NOTE:
You've come to an old part of SW Online. We're still moving this and other older stories into our new format. In the meanwhile, click here to go to the current home page.
Atrocities in Bush's "other occupation"

June 9, 2006 | Page 7

NICOLE COLSON reports on the grim toll of Washington's "other" occupation.

WHILE MEDIA attention begins to focus on reports of atrocities committed by U.S. troops in Iraq, the other U.S.-run occupation--of Afghanistan--receives relatively little attention.

Until last week, that is--when U.S. soldiers opened fire into a crowd of rioting Afghan citizens in Kabul, killing four and wounding several others, and sparking a riot that grew to include thousands.

The riot occurred after a runaway U.S. Army truck crashed into as many as 12 civilian vehicles, killing three people and wounding several others. U.S military convoys are know for traveling at high rates of speed through the streets of Kabul, to avoid roadside bombs.

Following the accident, hundreds of angry protesters began to gather at the scene, chanting "Death to America" and "Death to [U.S.-backed Afghan President Hamid] Karzai." Their anger was fueled, according to some reports, because U.S. troops allegedly prevented bystanders from approaching the scene to help the injured.

The Pentagon called the incident "a tragic accident." But what most certainly wasn't an accident was what happened in the aftermath--when U.S. soldiers responded to the angry civilians who had begun pelting them with rocks by firing on the crowd.

Pentagon officials claim U.S. soldiers only fired "warning shots." "Our soldiers believed fire was coming from the crowd, and they fired their weapons in self-defense," U.S. military spokesperson Col. Tom Collins told the New York Times.

But according to Gen. Amanullah Gozar, the Kabul chief of police who witnessed the incident, "The first American vehicles were firing in the air, but the last one fired at the people," killing four. The crowd then turned on the Afghan police, burning one of their cars and stabbing a policeman, before spreading out through the city.

As many as 2,000 protesters fought with police, looting and setting fire to the offices of foreign organizations in the city's diplomatic section. In one of the city's main squares, protesters burned a picture of Karzai--even as he took to the airwaves to denounce rioters as "opportunists and agitators." In all, at least 12 people were killed and 138 were wounded in the rioting.

Meanwhile, according to Collins, U.S. soldiers involved in the incident will be asked for statements, and American officials will conduct a thorough investigation.

But Afghan citizens have little reason to believe such promises. Despite declaring the country "liberated" from the former Taliban government in 2001, some 23,000 U.S. soldiers and 9,000 NATO troops remain occupying the country.

Karzai, backed by the U.S. and elected two years ago, has seen his popularity plummet with the emergence of corruption scandals, growing poverty, an increased opium trade, atrocities committed by repressive warlords--and, increasingly, a revitalized Taliban.
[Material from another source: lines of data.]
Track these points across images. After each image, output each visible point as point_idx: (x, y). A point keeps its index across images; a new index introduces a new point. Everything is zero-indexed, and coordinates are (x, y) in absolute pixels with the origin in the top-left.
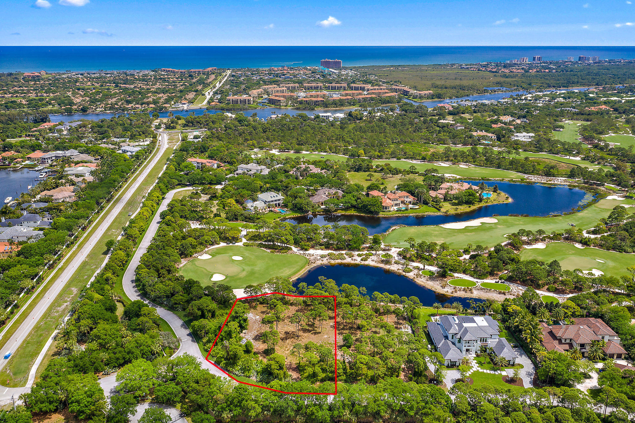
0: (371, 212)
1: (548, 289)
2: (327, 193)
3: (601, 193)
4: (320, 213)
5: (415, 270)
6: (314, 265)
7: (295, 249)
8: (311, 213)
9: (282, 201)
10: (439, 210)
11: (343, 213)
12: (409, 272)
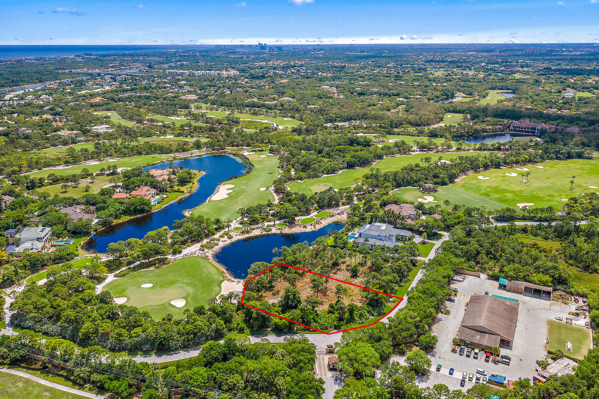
0: (142, 211)
1: (343, 204)
2: (78, 211)
3: (233, 153)
4: (101, 229)
5: (271, 227)
6: (210, 257)
7: (169, 257)
8: (94, 233)
9: (51, 232)
10: (183, 192)
11: (120, 221)
12: (271, 230)
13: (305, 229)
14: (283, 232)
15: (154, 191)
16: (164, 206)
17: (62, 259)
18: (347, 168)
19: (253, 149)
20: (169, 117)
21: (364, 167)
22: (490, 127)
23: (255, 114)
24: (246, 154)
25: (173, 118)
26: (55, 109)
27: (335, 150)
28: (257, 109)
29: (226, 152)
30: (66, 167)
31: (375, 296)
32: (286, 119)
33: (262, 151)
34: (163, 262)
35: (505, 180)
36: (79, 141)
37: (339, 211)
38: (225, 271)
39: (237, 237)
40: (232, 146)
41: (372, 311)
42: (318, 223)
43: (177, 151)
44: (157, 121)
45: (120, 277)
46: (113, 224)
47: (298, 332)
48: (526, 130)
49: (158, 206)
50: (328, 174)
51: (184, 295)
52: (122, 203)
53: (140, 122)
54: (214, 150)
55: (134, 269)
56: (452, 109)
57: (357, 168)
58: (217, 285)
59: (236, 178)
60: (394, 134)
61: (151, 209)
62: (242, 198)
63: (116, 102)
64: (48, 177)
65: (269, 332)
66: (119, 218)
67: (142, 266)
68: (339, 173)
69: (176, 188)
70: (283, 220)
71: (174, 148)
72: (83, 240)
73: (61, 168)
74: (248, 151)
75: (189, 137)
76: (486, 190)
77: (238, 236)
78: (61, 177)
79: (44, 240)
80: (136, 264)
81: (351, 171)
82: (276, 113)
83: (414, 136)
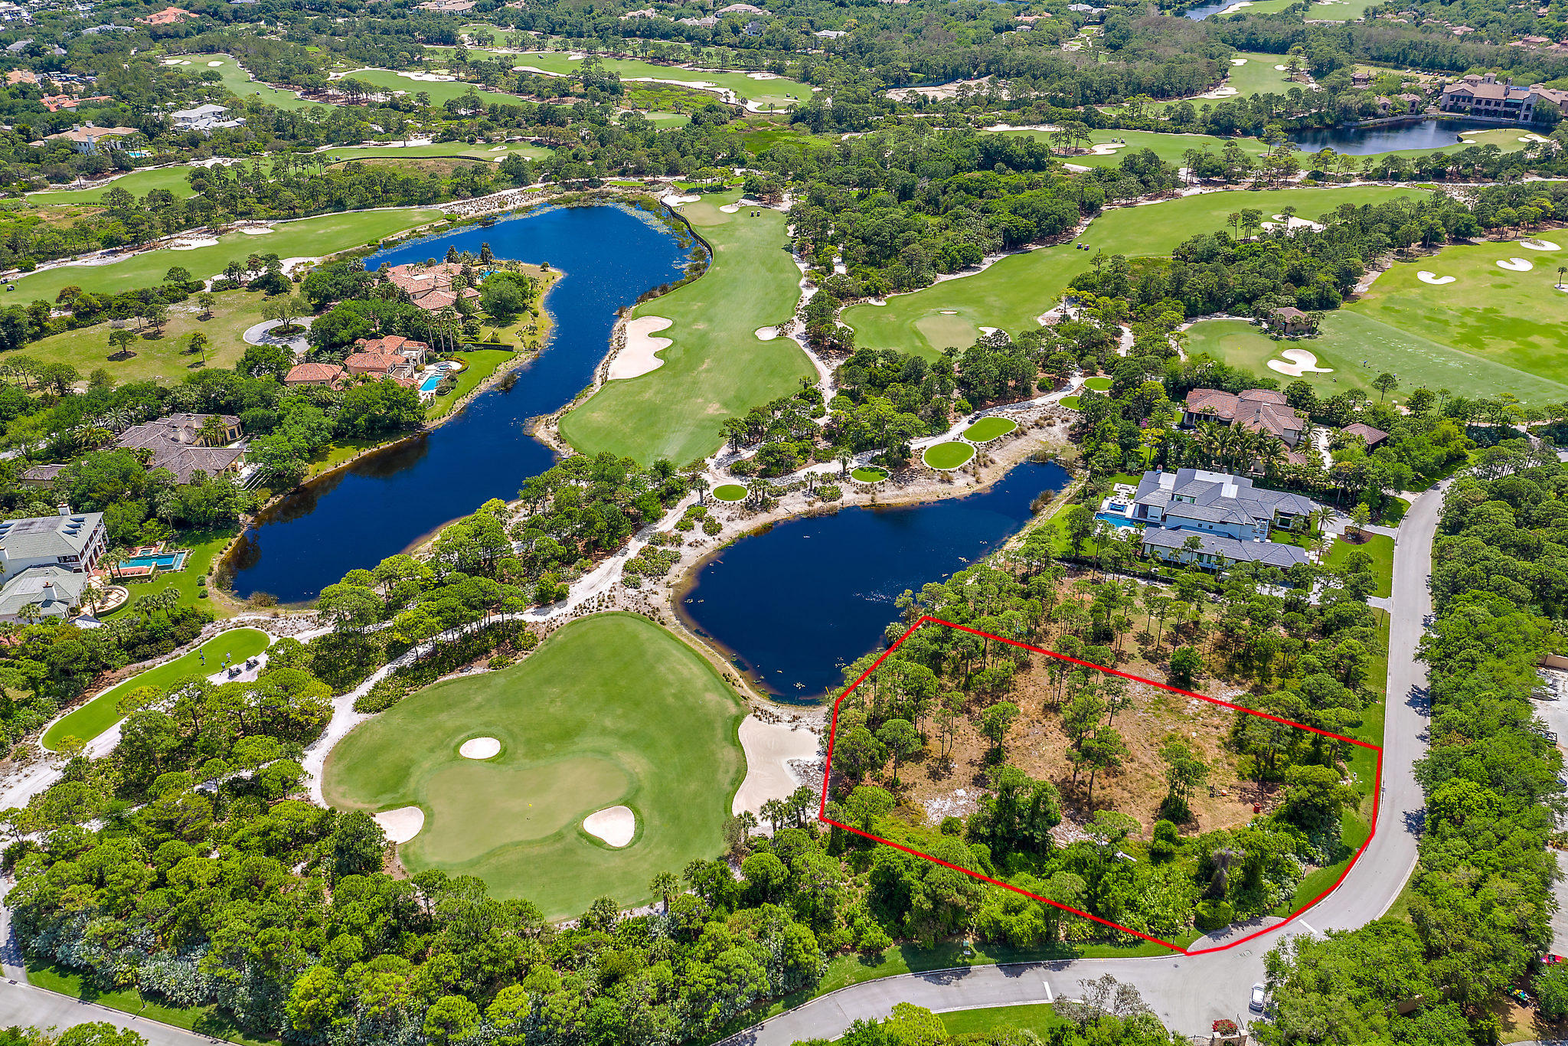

"For most Kabul residents, electricity and running water are scarce, raw sewage runs in the streets, roads are broken, unemployment is high, especially among the young, and officials are corrupt," Newsweek reported recently. "Some complain that they have to pay the equivalent of a $15 bribe simply to get a mandatory national identity card, in a country where the average annual income is less than $800. Of roughly $10 billion in aid pledged by international donors since 2001, only half has actually been distributed."

Meanwhile, Col. Collins admitted to Newsweek, "I don't think there's any doubt the Taliban has grown in size and influence in some areas of the south. There are some areas that are not governed."

This is why the number of U.S. troops on the ground in Afghanistan has actually risen in recent months--from 18,000 to 23,000. Additionally, the U.S. has escalated large-scale air strikes on the eastern and southern regions of the country, including Kandahar, Halmand and Urugan provinces--areas considered Taliban strongholds. Last week, coalition and Afghan troops had to recapture a district of the central southern province of Uruzgan, which fell under Taliban control for several days.

Casualties are also on the rise, with nearly 400 people killed in May alone. While the U.S. claims the bulk of the deaths are "militants" killed by coalition air strikes, reports suggest that large numbers of civilians are becoming victims of coalition bombs.

In late May, a U.S. bombing in the southern village of Azizi reportedly killed as many as 17 civilians, including several people at a religious school and residents of nearby homes. The U.S. claimed that an additional 20 to 80 "Taliban militants" were also killed in the attack, leading many to believe the real number of civilian casualties may have been higher.

That attack came on the heels of a coalition air strike that killed at least seven civilians in April in the eastern province of Kunar.

But don't expect any sympathy from the U.S. government. "Of course, people are told to be careful, but it is a matter of war, a war zone, in which our soldiers are trying...jointly to root out the terrorists," Secretary of State Condoleezza Rice told CNN's Late Edition last weekend.

With NATO forces scheduled to take over "security" in southern Afghanistan next month, the U.S. is likely to step up its bombing raids to try to "stabilize" the country. And that will only mean more misery for ordinary Afghan civilians.